7. Loan portfolios are being securitised

Whilst some PCPs are provided by in-house manufacturer finance divisions, these are not growing their participation. A whole new sector of firms have sprung up to take advantage of this booming market.

This is a big problem for the simple reason that they have no money of their own to lend. In order to lend it to you, they must obtain this money by buying it on the wholesale money markets. And the cost they must pay for this depends on the market’s appetite for lending. Thanks to massive QE over recent years, right now, the markets are awash with funds and so money is both cheap and plentiful. This money oversupply means inevitably that it gets treated less cautiously than when times are tight.

But there is a bigger issue which has worrying echoes of what happened with subprime mortgages in 2007-8. PCPs, just like sub-prime mortgages are being bundled up and sold on to institutional investors.
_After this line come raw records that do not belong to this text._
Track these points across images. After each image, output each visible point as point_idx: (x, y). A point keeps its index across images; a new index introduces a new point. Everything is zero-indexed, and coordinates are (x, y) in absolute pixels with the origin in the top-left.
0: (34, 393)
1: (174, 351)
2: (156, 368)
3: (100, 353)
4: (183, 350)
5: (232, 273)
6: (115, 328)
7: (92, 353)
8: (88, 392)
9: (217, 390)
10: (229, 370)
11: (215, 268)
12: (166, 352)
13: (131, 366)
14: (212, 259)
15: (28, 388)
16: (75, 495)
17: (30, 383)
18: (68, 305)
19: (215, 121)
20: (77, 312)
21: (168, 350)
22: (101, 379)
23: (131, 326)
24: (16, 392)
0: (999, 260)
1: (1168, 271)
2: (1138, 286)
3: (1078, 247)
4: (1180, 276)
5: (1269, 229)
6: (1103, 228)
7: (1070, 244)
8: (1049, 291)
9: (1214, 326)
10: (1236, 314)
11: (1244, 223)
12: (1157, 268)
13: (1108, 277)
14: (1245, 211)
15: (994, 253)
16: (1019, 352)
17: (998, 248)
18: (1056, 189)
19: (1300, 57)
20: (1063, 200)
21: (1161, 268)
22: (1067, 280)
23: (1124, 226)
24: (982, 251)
Sensible car loans and risky ones are being bundled up together and sold. For the originators of these loans (the finance firms), this is a neat way to get the risk off their balance sheet and their income flows turbocharged. But this is also what I believe will ultimately crash the market. Because the moment confidence is dented in the quality of these loan portfolios, there will be panic and a rush for the exits. And we are already on the path to this because:

8. There are rising default levels on these loans

Losses at auto lenders, particularly those specializing in lending to subprime borrowers are reaching a level not seen since 2008. Ford Motor Credit, has already warned in its most recent outlook that “we continue to see credit losses increase.”

This will inevitably lead to tightening auto credit for consumers, as these losses begin to exact their pound of flesh from the lenders.
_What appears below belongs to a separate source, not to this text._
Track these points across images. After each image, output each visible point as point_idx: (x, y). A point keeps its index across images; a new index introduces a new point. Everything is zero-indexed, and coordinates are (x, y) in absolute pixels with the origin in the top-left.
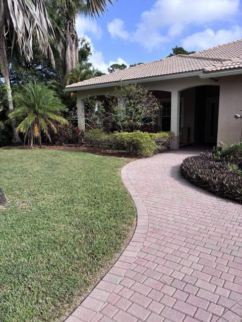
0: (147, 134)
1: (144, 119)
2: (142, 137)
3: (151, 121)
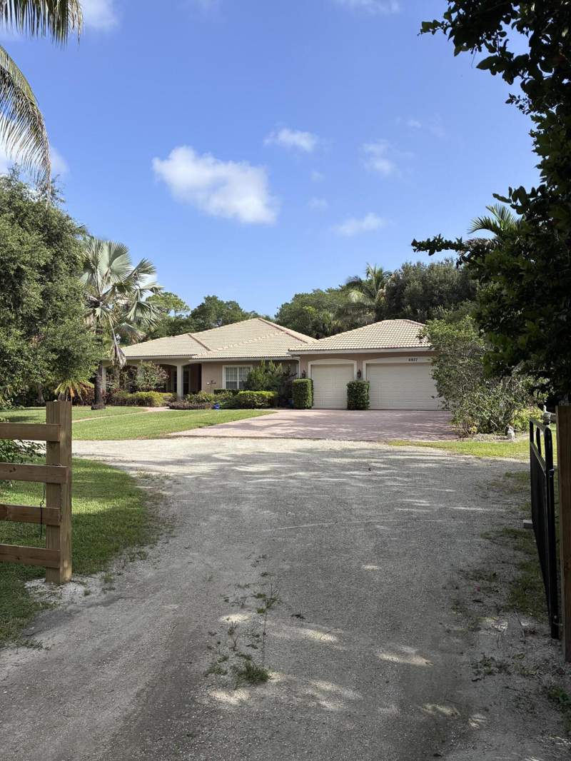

Some specialized subprime lenders will keel over. Larger lenders with good quality loan portfolios will bleed but survive by tightening their underwriting standards in order to weather the storm. And that’s precisely what the auto industry is dreading: tightening credit.

The auto boom over the past few years has been funded by  all-time record low interest rates and loose underwriting, with long loan terms and high loan-to-value ratios, often over 120%. They made everything possible. But they also infused the $1.1 trillion in auto loans with some very big risks.

9. Loans are being sold by unqualified and highly incentivised car salesmen

Car sales people don’t get paid much money, unless they sell a lot of cars. But dealer margins have been eroded so much that car salespeople now earn most of their pay from the sale of finance not cars. The days when being a cash buyer had salesmen bending over backwards for your custom are long gone. Selling cars is nothing like selling finance, but when your pay check depends primarily on how many car loans you sell, it’s easy to guess what happens. In the UK, car salespeople selling finance have to be registered and take a test to ‘ensure’ they know what they are talking about. But the reality is that these tests are taken online and so easily cheated that such qualifications and checks, mean almost nothing.

10. Regulators are doing too little, too late, too slowly

The announcement recently by the FSA in the UK that they were going to investigate the PCP market made headlines, but will soon be forgotten by the mainstream media until the findings are released (some time next year). Meanwhile the party will continue at car dealerships the length and breadth of the US and the UK until the whole thing ends with a whimper or a bang ( I confess I’m currently unsure which).

Meanwhile the defaults on these loans are growing and the bubble is getting ever more unsustainable with subprime auto loans now being about three times more than they were just five years ago:

And finally - there is some good news for consumers coming I think

So for car dealers and consumers too, these are quite probably the last days of the party. But there is a hidden bonus for car buyers coming I think. As this all plays out and we see some bankruptcies amongst lenders, a tightening of underwriting, reduced PCP availability and falling used car values, we will see some real bargains on dealer forecourts. Buying a newish car and paying for it with cash or a more conventional loan will be more affordable than ever. Just not crazy cheap, thankfully.That or 2008 all over again.